Their secret? Headlines. Magnetic headlines.
See for yourself:
No More Mr. Nasty! Giggling Simon Cowell larks around with bikini-clad Lauren Silverman on the beach in Barbados before he asks fan to come to tea
Lana Del Ray picks up two coffees in LA after its revealed she’ll fill her 2017 schedule with three European festival appearances
‘I cry, it’s hard;’ Kyle Richards reveals it’s been heartbreaking dealing with her daughter Alexia’s move to Boston for college
Make no mistake, it takes a lot of SKILL to write this inanely!
Which is why general interest and celebrity magazines only hire "rainmakers." These are the copywriters who pull rabbits out of hats -- consistently -- in the overmined, insatiable, and hypercompetitive world of celebrity news.
It's hard to believe but true. Readers of pop fluff are finicky!
So, when you see recurring themes in the Mail's headlines, you can bet they're pulling in eyeballs.
Long-form copy for short attention spans
The Mail turns standard wisdom about headlines on its ear:
For example, how many times have you heard "Nobody reads long headlines anymore"?
Probably ever since you made it your mission to become a better copywriter.
And yet a typical Mail example explodes that assumption...
It’s party time for the royals! Kate, William, Harry and little George lead the arrivals at Buckingham Palace for the Queen’s Christmas lunch
Couple the rule-breaking headline with bullets -- mundane bullets -- that also run long:
· Expectant mum was the first to arrive with her husband Mike
· Equestrian star, 35, added a touch of festive sparkle in a silver dress
· William and Kate expected to join the Queen for annual family tradition
The result? A paper that looks NOTHING like its competitors.
Any move by its rivals to mimic the Mail's design will expose them as followers... B-players.
Adding to their unorthodox design, the Mail tends to repeat -- verbatim -- the long headlines and bullets in the body of articles.
Lazy or brilliant? The answer is yes.
Better Copywriter Challenge
Now am I suggesting that you stop what you're doing and adopt the headline (and bullet) methods of the Daily Mail?
Heck no! Unless, that is, you're in the business of selling ad space or celebrity content. If that's the case, then by all means -- rip them off!
But if you're determined to become a better copywriter, then it's worth a (regular) skim.
Here's the truth. Although the Daily Mail, TMZ, and Page Six probably aren't apropos for your audience, you can still learn from them.
What the public responds to can be transferred to almost any industry or market.

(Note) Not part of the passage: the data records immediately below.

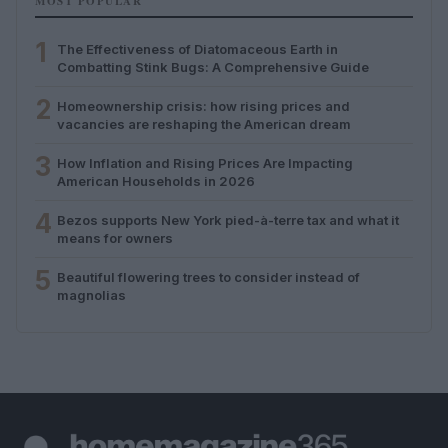
MOST POPULAR
1
The Effectiveness of Diatomaceous Earth in
Combatting Stink Bugs: A Comprehensive Guide
2
Homeownership crisis: how rising prices and
vacancies are reshaping the American dream
3
How Inflation and Rising Prices Are Impacting
American Households in 2026
4
Bezos supports New York pied-à-terre tax and what it
means for owners
5
Beautiful flowering trees to consider instead of
magnolias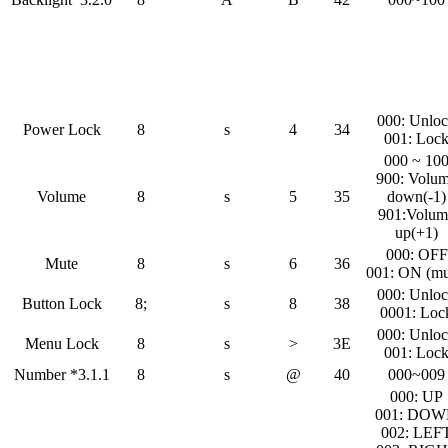
000: Unlo
Power Lock
8
s
4
34
001: Loc
000 ~ 10
900: Volu
Volume
8
s
5
35
down(-1)
901:Volum
up(+1)
000: OFF
Mute
8
s
6
36
001: ON (mu
000: Unlo
Button Lock
8;
s
8
38
0001: Loc
000: Unlo
Menu Lock
8
s
>
3E
001: Loc
Number *3.1.1
8
s
@
40
000~009
000: UP
001: DO
002: LEF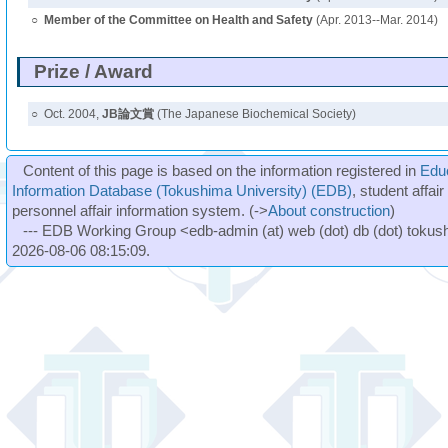
○
Member of the Committee on Health and Safety
(Apr. 2013--Mar. 2014)
Prize / Award
○
Oct. 2004,
JB論文賞
(The Japanese Biochemical Society)
Content of this page is based on the information registered in
Edu
Information Database (Tokushima University) (EDB)
, student affai
personnel affair information system. (->
About construction
)
--- EDB Working Group <edb-admin (at) web (dot) db (dot) tokushi
2026-08-06 08:15:09.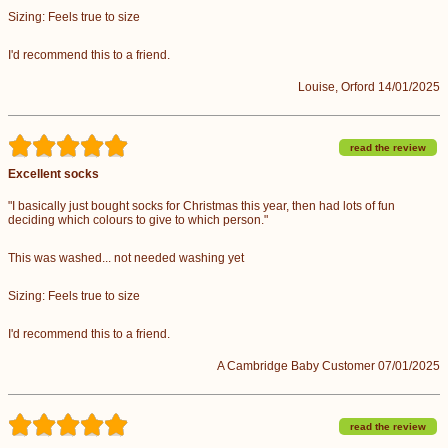
Sizing: Feels true to size
I'd recommend this to a friend.
Louise, Orford 14/01/2025
read the review
Excellent socks
"I basically just bought socks for Christmas this year, then had lots of fun
deciding which colours to give to which person."
This was washed... not needed washing yet
Sizing: Feels true to size
I'd recommend this to a friend.
A Cambridge Baby Customer 07/01/2025
read the review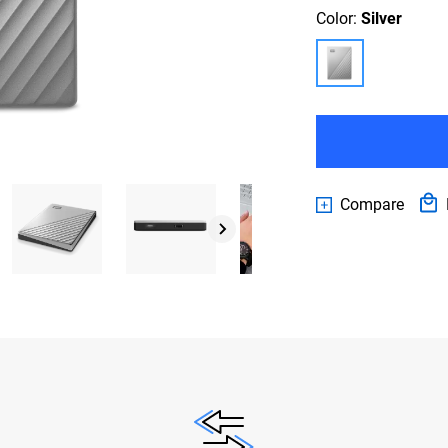
Color:
Silver
Compare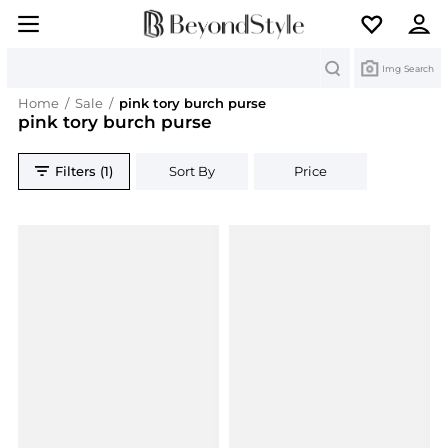
Search
Img Search
Home
/
Sale
/
pink tory burch purse
pink tory burch purse
Filters (1)
Sort By
Price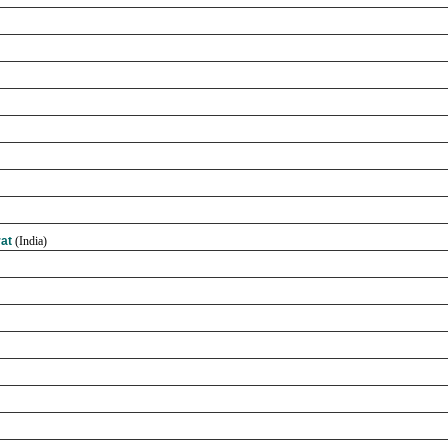
rat
(India)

That's to say, the Mail's curiosity + danger, curiosity + benefit, curiosity + fascination headline formulas most certainly can be applied to your own copy.
Never forget that small, incremental copy changes can be collectively powerful.
And glancing at the home page of the Mail is a fast and cheap way to learn headline writing.
Just think about the variations of this headline, "Who Else Wants a Screen Star Figure?"
· Who Else Wants to Save Money on Insurance? (Insurance Broker)
· Who Else Wants to Join the Party? (Investment Advice)
· Who Else Wants to Learn Mandarin? (Language Class)
The original headline was written for overweight housewives nearly 70 years ago...
And it's still reeling em' in today!
Obviously, asking you to "glance" at the Daily Mail is like asking you to take "one bite" of chocolate cake. Probably can't be done! So instead, my advice is simply to avoid GORGING. Allow yourself five or six headlines (along with the bullets) and then... move on!